Idera Pharmaceuticals Reports Fourth Quarter and Year End 2016 Financial Results and Provides Corporate Update


- IMO-2125 Confirmed Responses in PD-1 Refractory Melanoma Appear Durable -

- First Third Generation Antisense (3GA) Target Selected; Poised to Enter Clinical Development in 2018 -

CAMBRIDGE, Mass. and EXTON, Pa., March 15, 2017 (GLOBE NEWSWIRE) -- Idera Pharmaceuticals, Inc. (NASDAQ:IDRA), a clinical-stage biopharmaceutical company focused on the discovery, development and commercialization of novel nucleic acid-based therapeutics for oncology and rare diseases, today reported its financial and operational results for the fourth quarter and year ended December 31, 2016.

During 2016, the Company:

  • Completed enrollment in the dose escalation cohorts of the ipilimumab combination arm of the ongoing Phase 1/2 clinical trial of intratumoral IMO-2125 in PD-1 refractory metastatic melanoma;
    - No dose-limiting toxicity reported  in studied dose levels; MTD not reached;
    - Patients with confirmed clinical responses have been on study past one year; and
    - Supplementary patients being added to inform recommended phase 2 dose selection.
  • Commenced enrollment into the dose escalation cohorts of the pembrolizumab combination arm of the Phase 1/2 clinical trial of intratumoral IMO-2125 in PD-1 refractory metastatic melanoma;
  • Created 22 specific 3GA compounds targeting 22 genes for potential internal clinical development or partnering opportunities;
  • Selected the first clinical target for human development from the 3GA technology platform for an undisclosed liver target with expected initiation of clinical development targeted for 2018;  IND-enabling activities underway;
  • Initiated enrollment into the IMO-8400 Phase 2 clinical trial in dermatomyositis which is being conducted at 22 sites both in the U.S. and abroad and is expected to complete enrollment in 2017 with data planned for the first half of 2018;
  • Planned additional IMO-2125 clinical trials to further understand drug activity as a monotherapy in additional solid tumors as well as exploration of additional combinations and tumor types with both trials anticipated to commence in 2017;
  • Executed an out-licensing agreement for Idera’s Toll-like Receptor 7, 8 and 9 antagonist IMO-9200 granting Vivelix Pharmaceuticals, Ltd. worldwide rights to develop and market the compound for non-malignant gastrointestinal disorders.  Idera received $15 million in upfront payment and is eligible for future development, regulatory and sales milestone payments up to $140 million along with royalties from global net sales;
  • Generated estimated net proceeds of $49M, after deducting underwriters’ discounts and commissions and estimated offering expenses, from a public offering of common stock;
  • Presented positive clinical, translational and safety data from the initial cohorts of the phase 1 dose escalation portion of the Company’s ongoing Phase 1/2 clinical trial of intratumoral IMO-2125 in combination with ipilimumab in patients with PD-1 refractory metastatic melanoma at the Society for Immunotherapy of Cancer (SITC) Annual Meeting in November;
  • Presented pre-clinical data updates on both novel mechanism of action and selective targeting of single point mutations with 3rd Generation Antisense (3GA) at the Cold Springs Harbor Laboratory Conference on Regulatory & Non-Coding RNAs conference and the Annual Meeting of the Oligonucleotide Therapeutic Society, respectively; and,
  • Completed registrational development plan for IMO-2125 for PD-1 refractory metastatic melanoma.
-------------------------
§ Task requirements
1 – In the Idera release, substitute "Additional" for "Supplementary" and write out the passage that begins at the words "During 2016, the" and stops after "2 dose selection.".
2 – List every compound that the Idera release identifies by an IMO- code.
3 – Answer these questions from the Idera release.
(a) At how many sites is the IMO-8400 Phase 2 trial in dermatomyositis being conducted?
(b) How much did Idera receive as an upfront payment under the IMO-9200 out-licensing agreement?
(c) At which meeting in November were the positive clinical, translational and safety data for IMO-2125 with ipilimumab presented?

Items in a dataset
-------------------------
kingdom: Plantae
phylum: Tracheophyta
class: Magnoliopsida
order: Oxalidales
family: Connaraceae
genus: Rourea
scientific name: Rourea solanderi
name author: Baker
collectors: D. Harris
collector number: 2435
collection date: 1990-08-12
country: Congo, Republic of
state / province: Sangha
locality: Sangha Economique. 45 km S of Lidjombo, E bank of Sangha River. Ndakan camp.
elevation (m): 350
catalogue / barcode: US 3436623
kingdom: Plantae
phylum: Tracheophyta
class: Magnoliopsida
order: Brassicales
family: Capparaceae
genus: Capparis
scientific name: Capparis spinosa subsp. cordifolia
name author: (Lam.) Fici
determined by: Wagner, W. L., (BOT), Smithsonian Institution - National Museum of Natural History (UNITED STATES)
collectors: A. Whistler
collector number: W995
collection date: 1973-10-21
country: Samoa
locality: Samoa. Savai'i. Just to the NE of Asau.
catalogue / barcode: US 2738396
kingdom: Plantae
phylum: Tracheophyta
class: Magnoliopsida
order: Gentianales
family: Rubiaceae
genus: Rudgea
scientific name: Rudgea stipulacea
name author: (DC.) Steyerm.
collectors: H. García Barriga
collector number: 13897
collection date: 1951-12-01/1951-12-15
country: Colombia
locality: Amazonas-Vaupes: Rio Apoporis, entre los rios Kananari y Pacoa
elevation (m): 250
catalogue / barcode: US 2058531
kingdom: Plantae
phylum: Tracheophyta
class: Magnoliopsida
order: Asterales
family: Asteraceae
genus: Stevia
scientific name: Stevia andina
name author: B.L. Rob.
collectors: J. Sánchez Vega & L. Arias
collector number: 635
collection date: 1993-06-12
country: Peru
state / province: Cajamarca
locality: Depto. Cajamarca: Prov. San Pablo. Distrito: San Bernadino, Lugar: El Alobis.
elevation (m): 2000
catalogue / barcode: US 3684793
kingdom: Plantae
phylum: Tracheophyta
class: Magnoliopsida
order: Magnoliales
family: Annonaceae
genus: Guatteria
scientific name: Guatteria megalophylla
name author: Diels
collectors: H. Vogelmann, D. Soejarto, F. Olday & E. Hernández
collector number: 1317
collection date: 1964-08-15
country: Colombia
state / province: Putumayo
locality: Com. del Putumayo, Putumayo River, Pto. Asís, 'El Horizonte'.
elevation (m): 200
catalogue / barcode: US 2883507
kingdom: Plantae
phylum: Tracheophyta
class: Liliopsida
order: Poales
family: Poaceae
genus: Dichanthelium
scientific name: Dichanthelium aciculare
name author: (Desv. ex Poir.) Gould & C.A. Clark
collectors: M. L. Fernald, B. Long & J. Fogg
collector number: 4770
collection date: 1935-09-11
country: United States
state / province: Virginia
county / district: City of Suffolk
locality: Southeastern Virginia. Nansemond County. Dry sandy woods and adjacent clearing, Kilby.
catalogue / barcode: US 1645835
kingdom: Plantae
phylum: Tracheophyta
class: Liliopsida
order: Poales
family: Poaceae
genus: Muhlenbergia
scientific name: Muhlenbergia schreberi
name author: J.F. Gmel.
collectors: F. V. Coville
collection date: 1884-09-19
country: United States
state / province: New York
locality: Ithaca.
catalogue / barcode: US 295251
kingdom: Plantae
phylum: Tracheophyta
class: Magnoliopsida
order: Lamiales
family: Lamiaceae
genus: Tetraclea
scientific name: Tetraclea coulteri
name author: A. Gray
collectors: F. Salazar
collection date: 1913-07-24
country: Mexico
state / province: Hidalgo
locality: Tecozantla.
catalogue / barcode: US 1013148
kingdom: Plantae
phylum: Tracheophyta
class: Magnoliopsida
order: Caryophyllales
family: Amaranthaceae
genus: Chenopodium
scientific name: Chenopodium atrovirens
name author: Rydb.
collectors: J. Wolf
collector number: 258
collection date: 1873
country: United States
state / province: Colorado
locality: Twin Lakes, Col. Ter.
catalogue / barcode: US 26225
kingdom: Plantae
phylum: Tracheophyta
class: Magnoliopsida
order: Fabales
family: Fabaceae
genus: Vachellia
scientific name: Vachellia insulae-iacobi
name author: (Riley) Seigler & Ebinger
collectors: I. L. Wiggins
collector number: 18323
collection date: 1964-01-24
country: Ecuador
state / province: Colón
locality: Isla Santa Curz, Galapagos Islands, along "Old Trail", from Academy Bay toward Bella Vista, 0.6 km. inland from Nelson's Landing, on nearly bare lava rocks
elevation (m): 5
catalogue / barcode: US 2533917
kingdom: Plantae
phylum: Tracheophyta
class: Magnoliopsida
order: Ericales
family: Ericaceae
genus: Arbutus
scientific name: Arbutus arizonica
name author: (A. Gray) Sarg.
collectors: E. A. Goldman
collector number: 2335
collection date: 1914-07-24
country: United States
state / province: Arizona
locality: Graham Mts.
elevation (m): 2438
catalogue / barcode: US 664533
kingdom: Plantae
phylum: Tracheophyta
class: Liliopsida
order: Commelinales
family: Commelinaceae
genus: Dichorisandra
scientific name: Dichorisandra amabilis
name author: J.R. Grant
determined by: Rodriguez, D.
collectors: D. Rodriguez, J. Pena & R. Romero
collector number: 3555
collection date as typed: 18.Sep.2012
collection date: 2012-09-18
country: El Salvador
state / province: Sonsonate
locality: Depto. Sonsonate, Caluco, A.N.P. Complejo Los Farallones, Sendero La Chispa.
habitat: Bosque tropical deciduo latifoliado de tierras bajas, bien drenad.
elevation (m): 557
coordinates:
-------------------------
§ Per-task outputs
1 –
During 2016, the Company:

  • Completed enrollment in the dose escalation cohorts of the ipilimumab combination arm of the ongoing Phase 1/2 clinical trial of intratumoral IMO-2125 in PD-1 refractory metastatic melanoma;
    - No dose-limiting toxicity reported  in studied dose levels; MTD not reached;
    - Patients with confirmed clinical responses have been on study past one year; and
    - Additional patients being added to inform recommended phase 2 dose selection.

2 –
IMO-2125
IMO-8400
IMO-9200

3 –
(a) 22 sites
(b) $15 million
(c) The Society for Immunotherapy of Cancer (SITC) Annual Meeting